Les grandes qualités de Raoul avaient été bien appréciées par Geoffroy, lors même qu'il était son ennemi. Aussi lorsque ce prince eut été reconnu duc de Bretagne, ne négligea-t-il aucun des moyens qui pouvaient lui attacher le seigneur de Fougères. Non content de lui restituer tous ses domaines et de rendre la liberté à ses fils, il lui accorda toute sa confiance et lui en donna le plus éclatant témoignage, en lui conférant la première dignité du duché, avec le titre et les fonctions de sénéchal de Bretagne (Histoire manuscrite de l'abbaye de Savigny).

Raoul assista en 1185 à la célèbre assemblée connue sous le nom d'Assise au comte Geoffroy, dans laquelle furent réglées les successions des barons et des chevaliers.

Geoffroy étant mort l'année suivante, il se montra un des plus zélés défenseurs des droits de la duchesse Constance contre les prétentions des rois Henri et Richard, qui réclamèrent successivement la garde des Etats et de la personne du jeune Arthur pendant sa minorité, et ce fut en partie à ses généreux efforts que cette princesse fut redevable de la conservation de ses droits de souveraine et de mère.

> **Travail à réaliser**
Extrayez du document source, sans aucune modification, le passage qui va de « Raoul assista en » à « et de mère. ».

> **Données extraites**
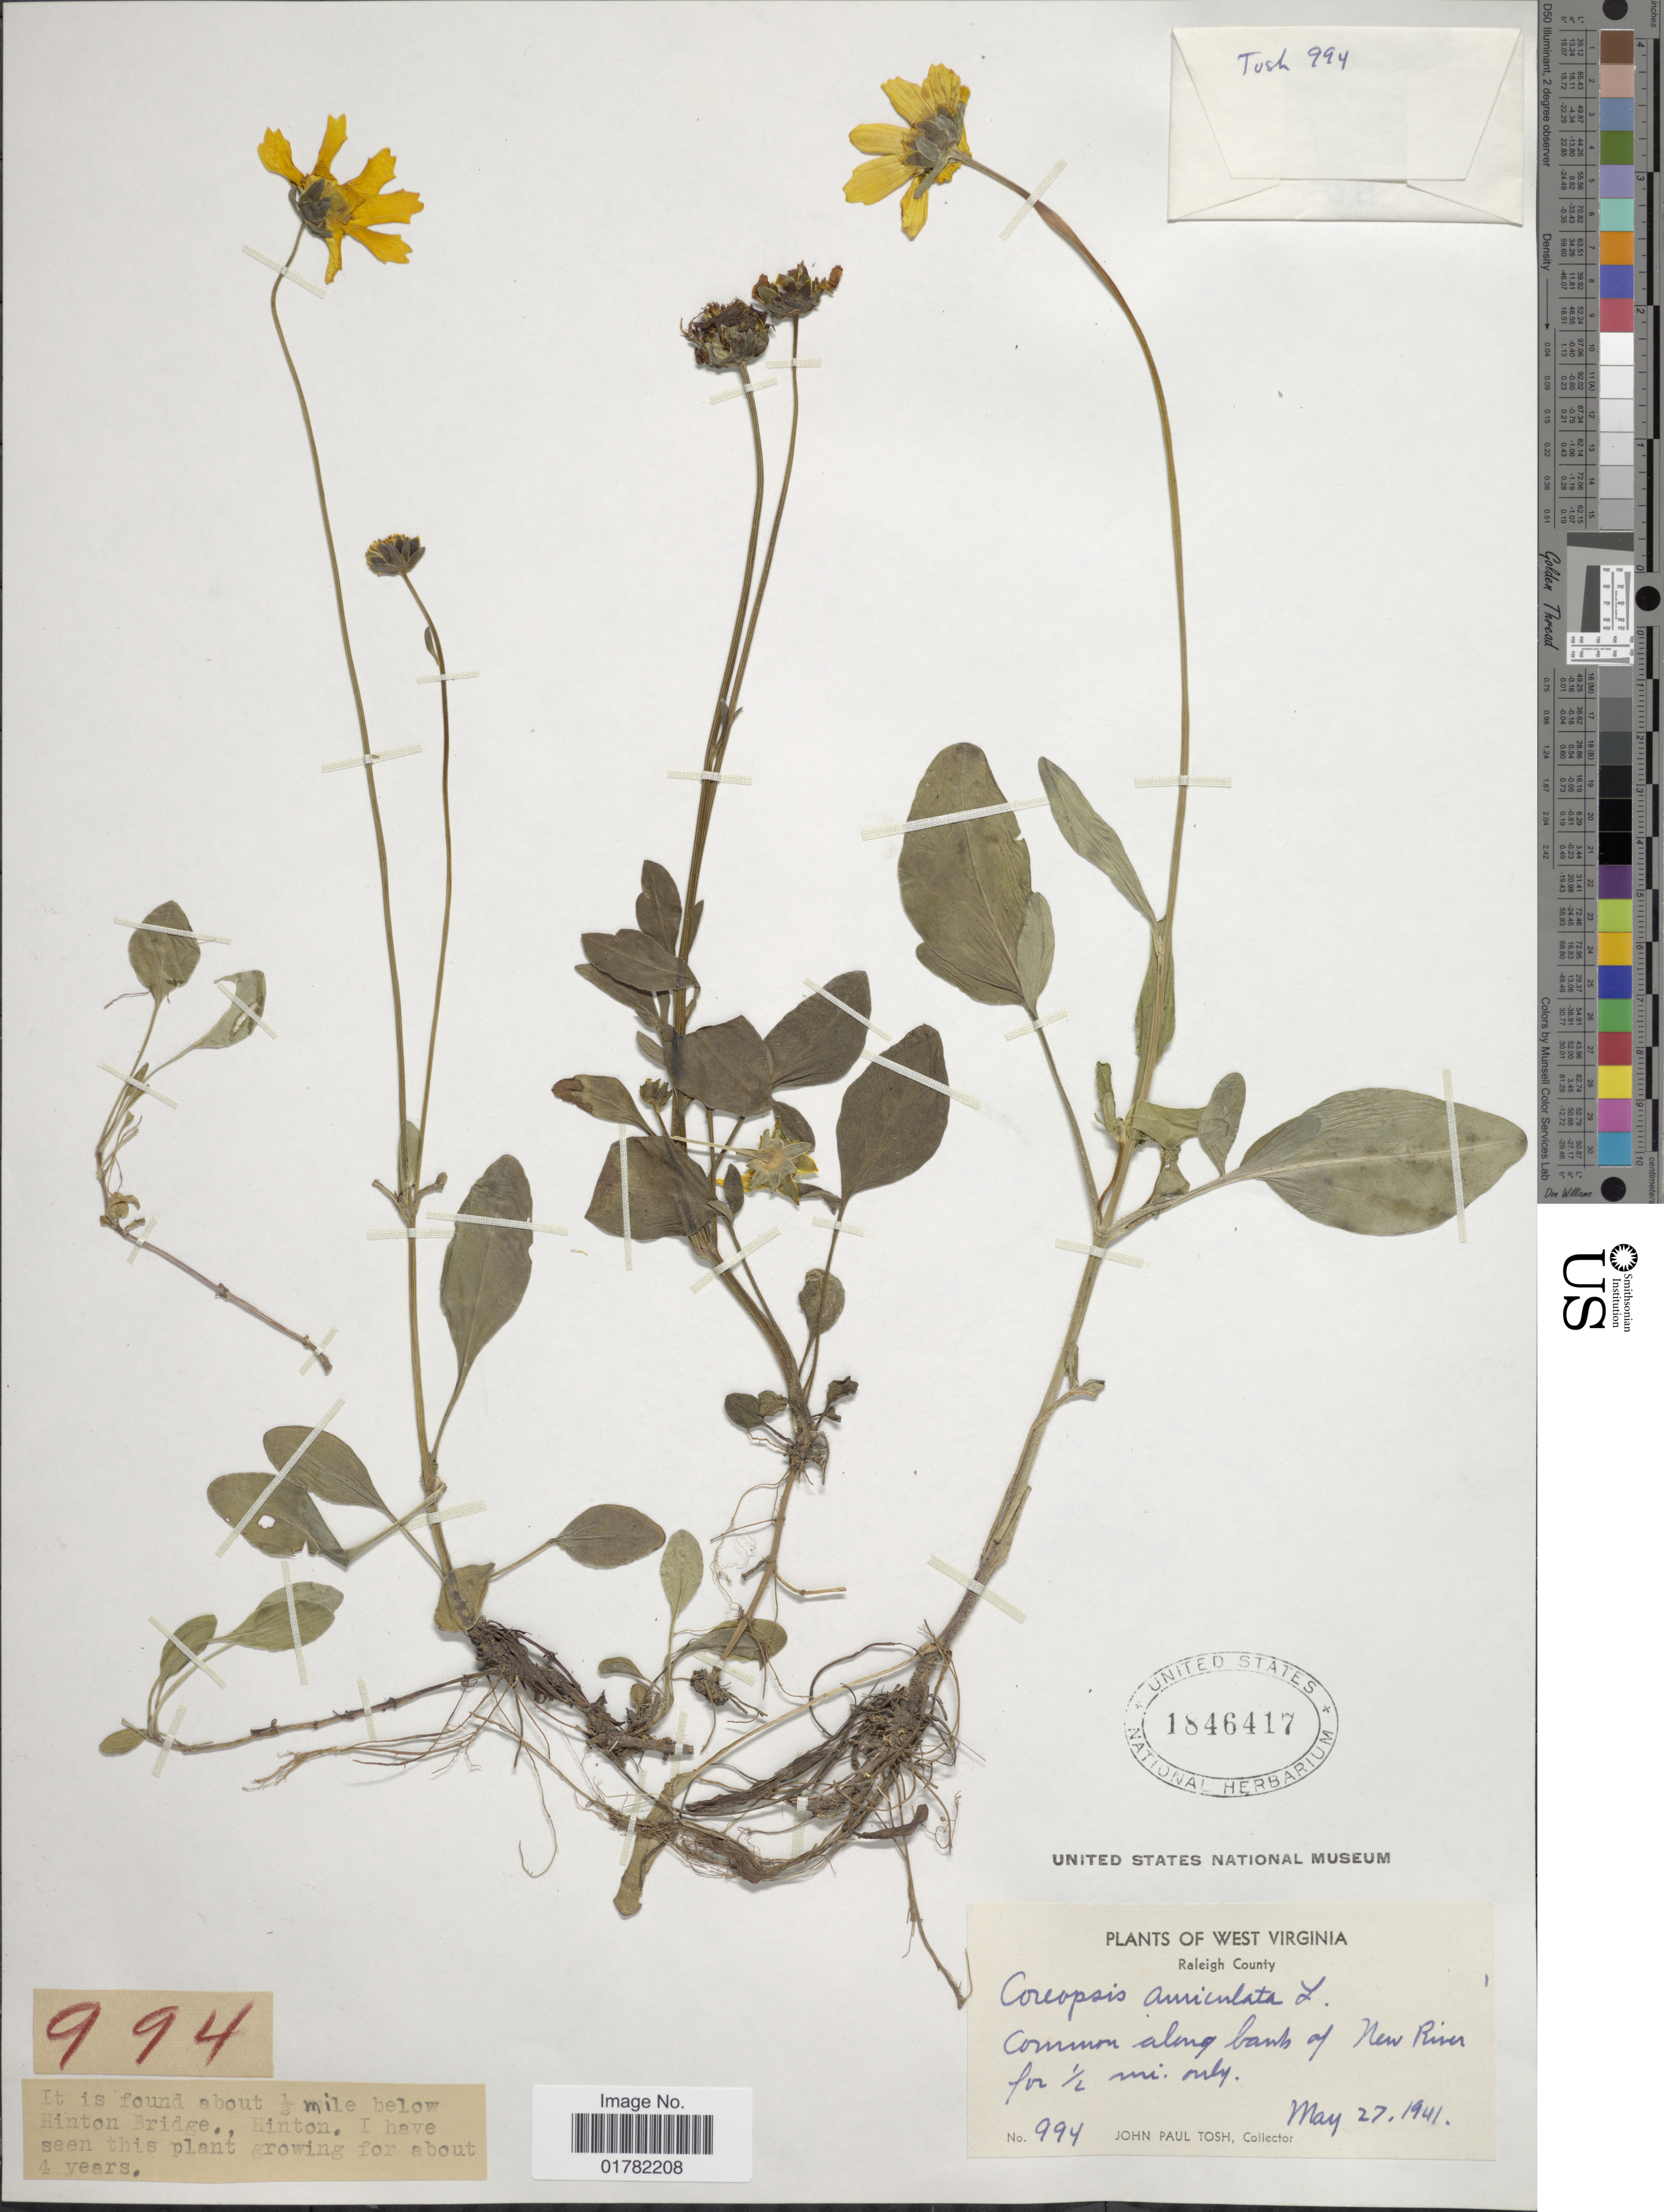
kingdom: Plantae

==

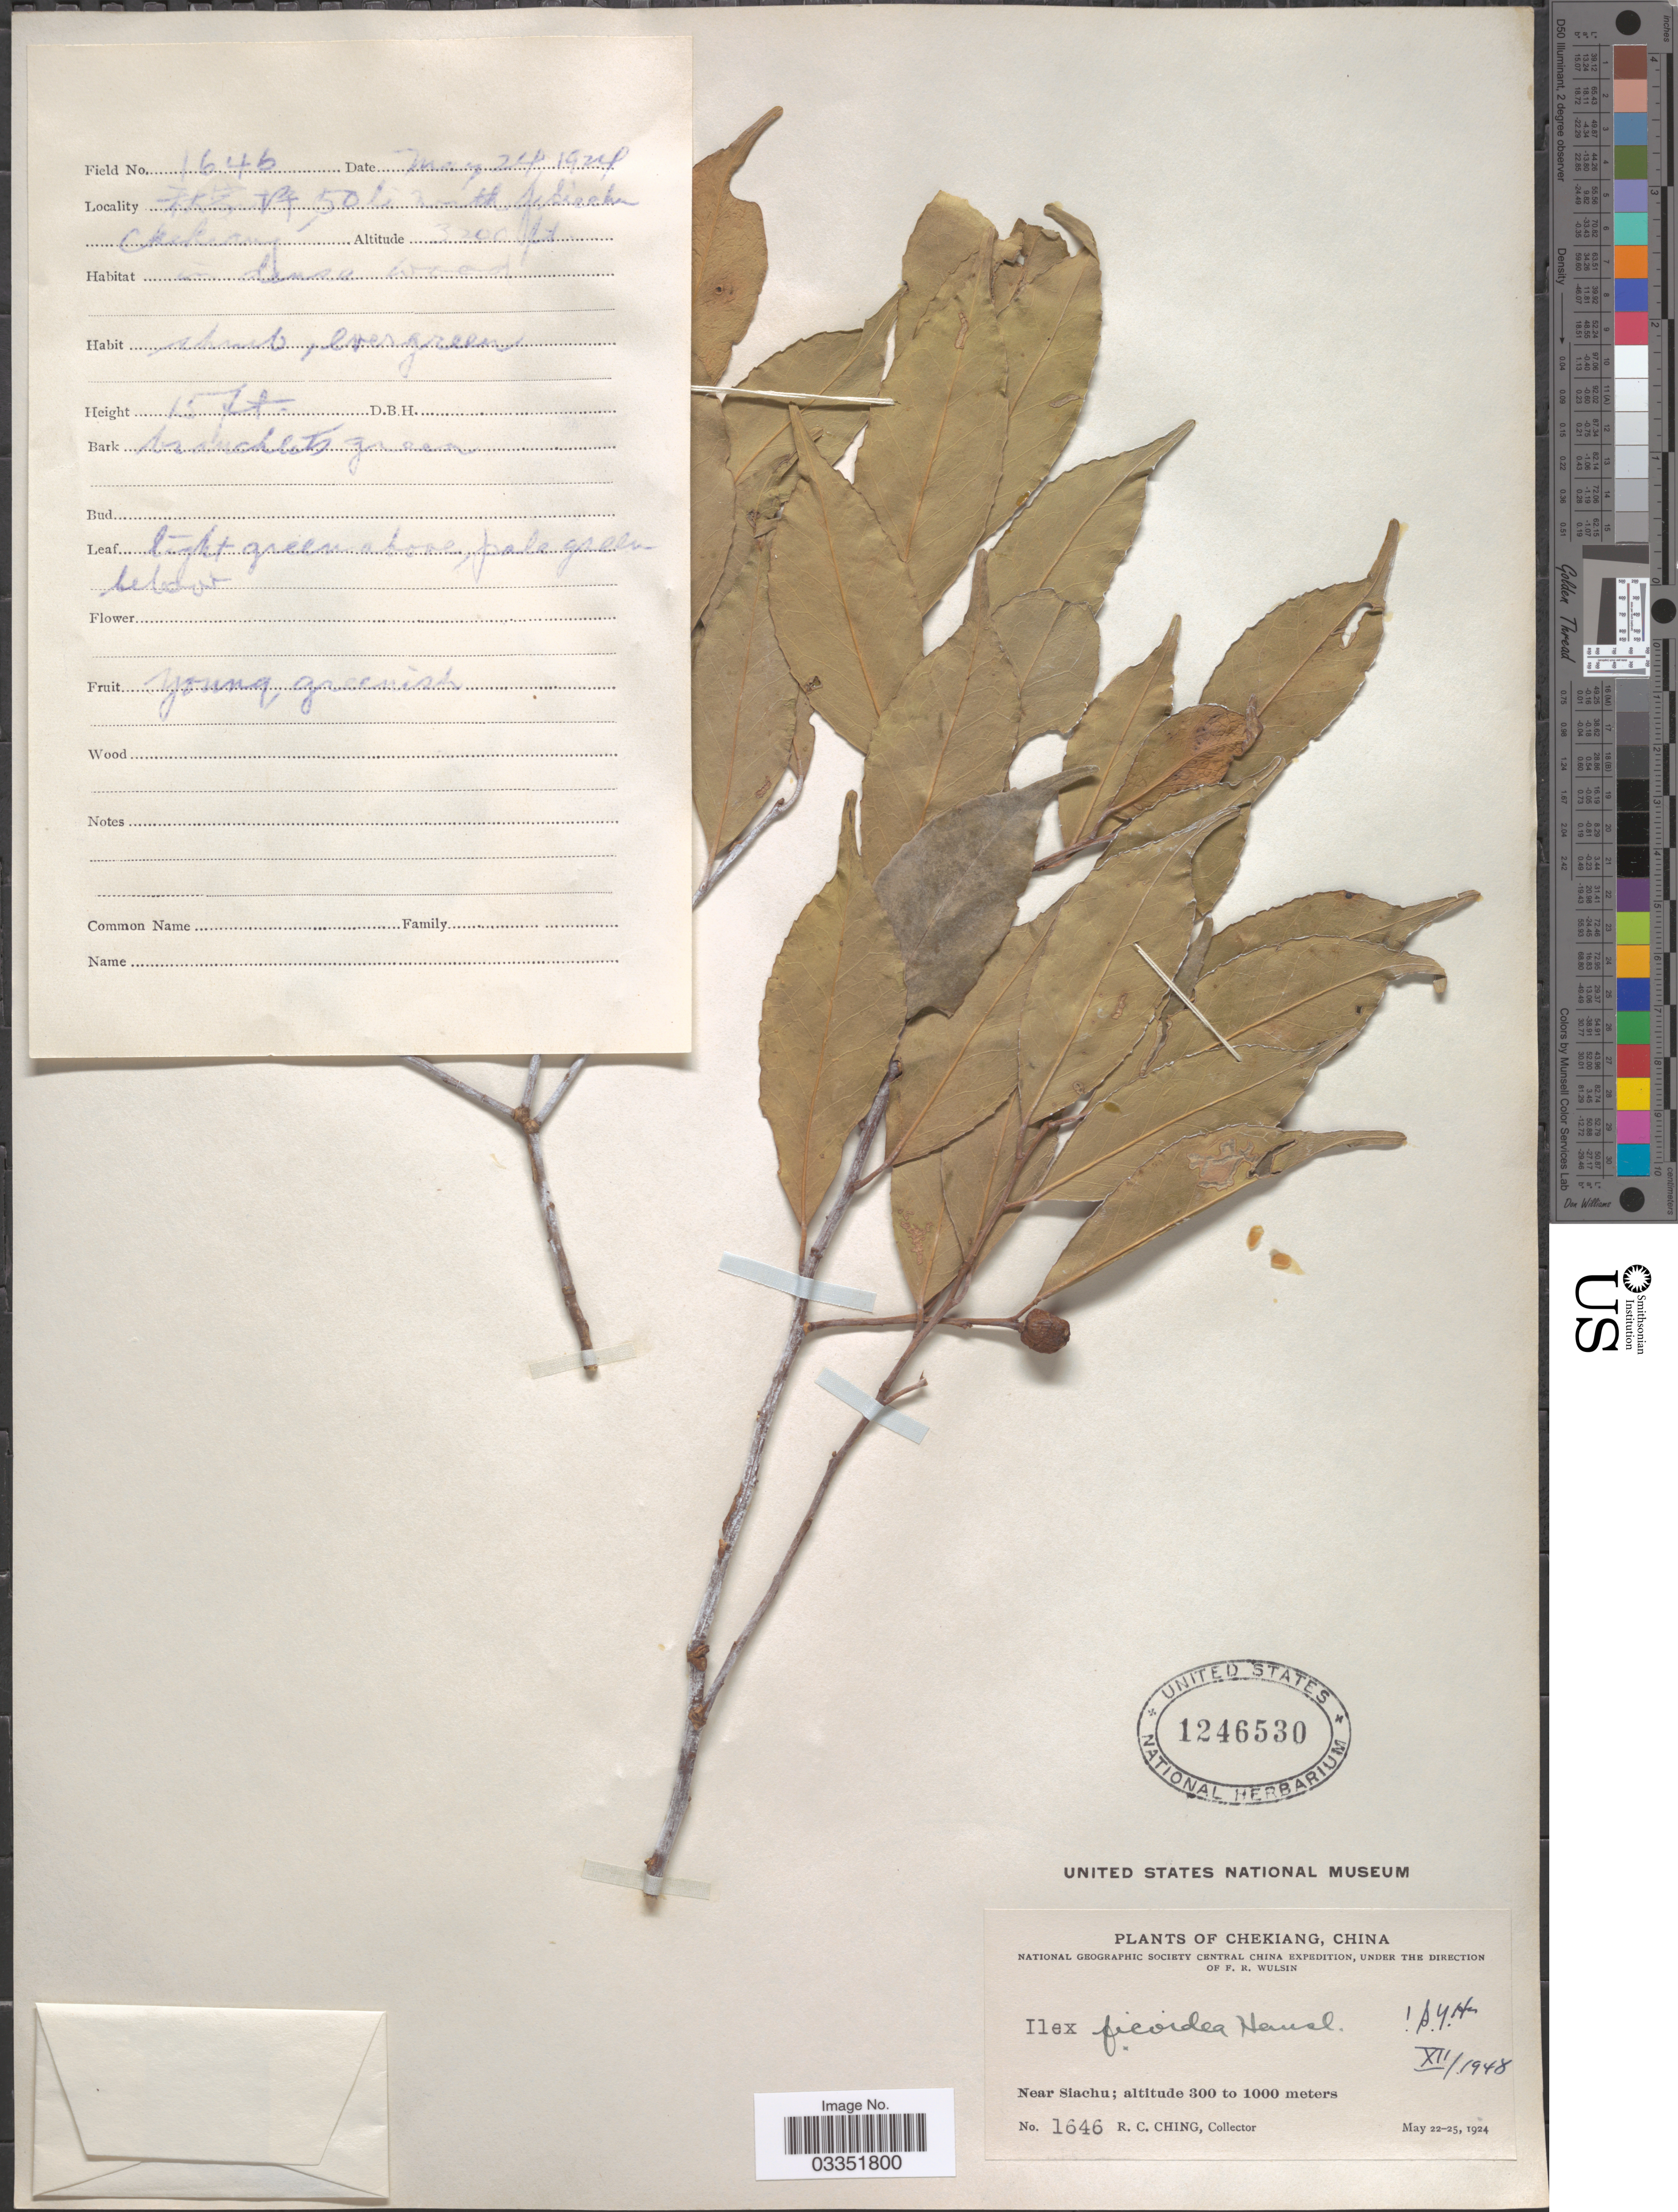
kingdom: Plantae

> **Réponse attendue**
Raoul assista en 1185 à la célèbre assemblée connue sous le nom d'Assise au comte Geoffroy, dans laquelle furent réglées les successions des barons et des chevaliers.

Geoffroy étant mort l'année suivante, il se montra un des plus zélés défenseurs des droits de la duchesse Constance contre les prétentions des rois Henri et Richard, qui réclamèrent successivement la garde des Etats et de la personne du jeune Arthur pendant sa minorité, et ce fut en partie à ses généreux efforts que cette princesse fut redevable de la conservation de ses droits de souveraine et de mère.